C. Des villes foyers de culture
Il s’agit donc d’une période d’échanges culturels qui s’ajoutent à des échanges diplomatiques intenses. Cela fait des villes de l’empire, des foyers de culture importants. A l’époque domine dans la société musulmane, l’image de « l’honnête homme », c’est-à-dire l’homme cultivé, le adib est un bon musulman qui a une culture encyclopédique et qui s’intéresse aux apports des autres cultures (culture grecque, latine, perse et hindoue). Il est aussi capable de tenir des discussions éclairées.

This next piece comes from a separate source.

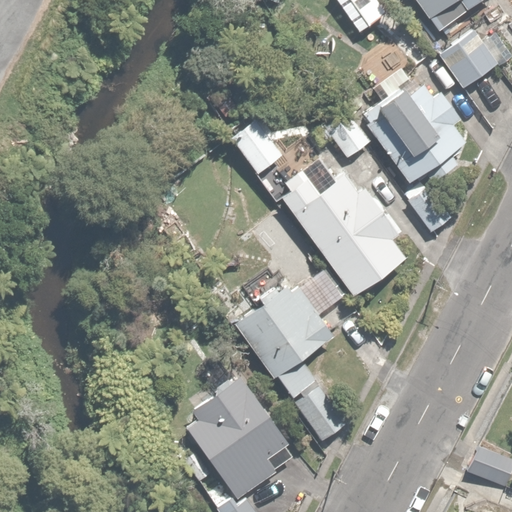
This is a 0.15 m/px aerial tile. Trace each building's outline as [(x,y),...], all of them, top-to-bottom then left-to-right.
[(413,0),(432,25),(465,0),(413,0)] [(469,26),(436,50),(461,83),(493,59),(469,26)] [(416,75),(373,108),(403,147),(390,157),(405,177),(422,164),(434,180),(471,151),(450,124),(461,116),(441,91),(433,98),(416,75)] [(367,139),(344,108),(341,104),(311,126),(321,140),(330,133),(345,155),(367,139)] [(253,117),(227,135),(253,172),(279,153),(253,117)] [(285,191),(279,195),(350,295),(405,256),(391,237),(397,233),(361,182),(353,187),(341,169),(329,177),(314,155),(278,181),(285,191)] [(428,183),(406,198),(426,228),(448,213),(428,183)] [(343,293),(322,267),(293,290),(286,282),(235,323),(290,394),(312,376),(298,358),(332,331),(318,313),(343,293)] [(260,511),(242,486),(292,451),(237,373),(186,409),(193,418),(184,424),(231,491),(214,503),(220,511),(260,511)] [(344,420),(317,381),(292,397),(319,437),(344,420)] [(511,458),(511,456),(479,444),(469,470),(503,483),(511,458)]
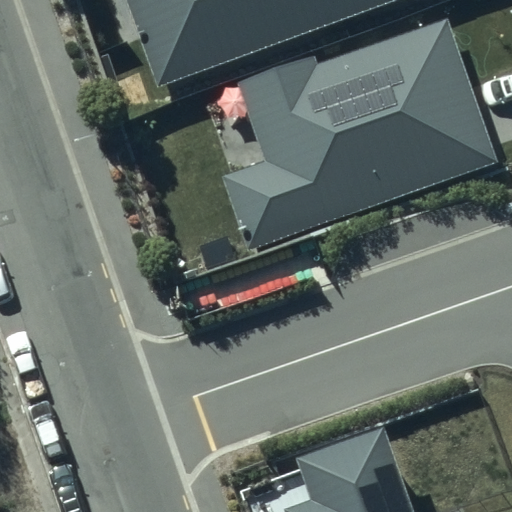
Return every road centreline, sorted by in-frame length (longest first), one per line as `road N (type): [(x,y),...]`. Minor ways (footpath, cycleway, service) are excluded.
road 1 (residential): [(106,437),(511,296)]
road 2 (unclassified): [(106,437),(0,129)]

Dans les grandes villes, il y a beaucoup d’acculturation et de syncrétisme religieux. Les chrétiens, les juifs ont le statut de dhimmi, de protégé. Ils ne sont pas citoyens, mais ils peuvent pratiquer leur religion. En revanche, ils ont le droit de participer aux controverses religieuses et politique. Ainsi Bagdad, capitale de l’islam sunnite, est aussi une grande ville chrétienne, elle abrite des communautés de chrétiens d’orient (notamment des nestoriens, des melkites, des jacobites) mais c’est aussi une ville juive. En effet, on y trouve beaucoup d’écoles talmudiques. Ces communautés cohabitent aussi avec des chiites, qui eux, vivent plutôt dans la zone proche des tombes des premiers imams. Toutes ces populations vivent en cohabitation et participent aux débats. De la même manière, à l’intérieur de l’islam sunnite, l’école hanbalite nourrit une controverse intense avec les autres traditions sunnites.
L’ensemble de ces éléments renforce l’idée d’une effervescence que l’on retrouve dans d’autres villes comme au Caire mais aussi à Cordoue dans l’Espagne musulmane.